Teknopreneur.com – Persoalan peretasan semakin santer terdengar. Tak bisa dipungkiri, hal ini menjadi fokus negara-negara dunia. Singapura misalnya. Tetangga negeri ini tersiar kabar akan membentuk agensi keamanan cyber baru di bawah Kantor Perdana Menteri. Dengan adanya lembaga ini, nantinya diharapkan mampu meredam kejahatan cyber yang sedang marak.

Pemerintah Singapura berencana mengaktifkan lembaga ini di bulan April mendatang sekaligus akan bertanggung jawab mengkoordinasi sektor publik dan swasta sebagai upaya melindungi sistem nasional seperti sektor energi dan perbankan dari ancaman siber yang kian meningkat.

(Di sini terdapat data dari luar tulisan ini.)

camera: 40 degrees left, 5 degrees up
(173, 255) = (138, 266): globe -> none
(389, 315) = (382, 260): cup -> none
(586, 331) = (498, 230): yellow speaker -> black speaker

Agensi baru itu akan memiliki “ratusan” teknisi berdedikasi dan staff pengembangan kebijakan, yang sebagian besar ditransfer dari Kementerian Dalam Negeri dan Otoritas Pengembangan Info Komunikasi.

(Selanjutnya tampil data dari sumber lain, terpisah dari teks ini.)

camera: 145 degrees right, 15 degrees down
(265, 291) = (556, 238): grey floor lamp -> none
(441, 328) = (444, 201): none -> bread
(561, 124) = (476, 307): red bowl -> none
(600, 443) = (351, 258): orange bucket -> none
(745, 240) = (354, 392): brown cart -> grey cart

Selain itu, agensi akan bekerja sama dengan susunan keamanan yang ada oleh Otoritas Pengembangan Info Komunikasi seperti Pusat Pengendali Siber dan Pusat Operasi Kontrol dan Monitor untuk mengkoordinasikan manajemen insiden.

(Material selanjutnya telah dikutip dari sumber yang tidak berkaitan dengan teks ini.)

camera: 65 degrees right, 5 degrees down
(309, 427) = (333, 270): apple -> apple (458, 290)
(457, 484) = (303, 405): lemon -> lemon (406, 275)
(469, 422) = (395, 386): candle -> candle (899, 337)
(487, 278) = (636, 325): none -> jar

Bagaimana dengan Indonesia? Indonesia sebetulnya sudah merencanakan hal ini, namun baru sebatas komunitas semata. ? Menurut Direktur Keamanan Informasi, Kementerian Komunikasi dan Informatika, Aidil Chendramata, cyber army di sebuah negeri memang diperlukan untuk menjaga keamanan informasi.

“Penting sekali. Sebab tidak mungkin pemerintah bekerja sendiri soal ini. Kita perlu komunitas yang mau dan concern menjaga kedaulatan informasi dari serangan peretas,” katanya.

Dia melanjutkan, saat ini pemerintah sudah melakukan kerjasama dengan berbagai komunitas yang fokus pada persoalan tersebut. Meski begitu, sayangnya bentuk support pemerintah terhadap cyber army masih diakuinya sebagai bentuk menjalin hubungan dengan komunitas, misalnya saja kerjasama dengan komunitas melakukan acara Indonesia Security Conference. Hal ini tentu saja belum terlalu spesifik membahas hal-hal yang harus dilakukan pemerintah dengan komunitas tersebut. “Kita support dalam bentuk acara. Misalnya saja mengadakan konferensi. Kita menyiapkan pembicara dari Kementerian,” ungkapnya.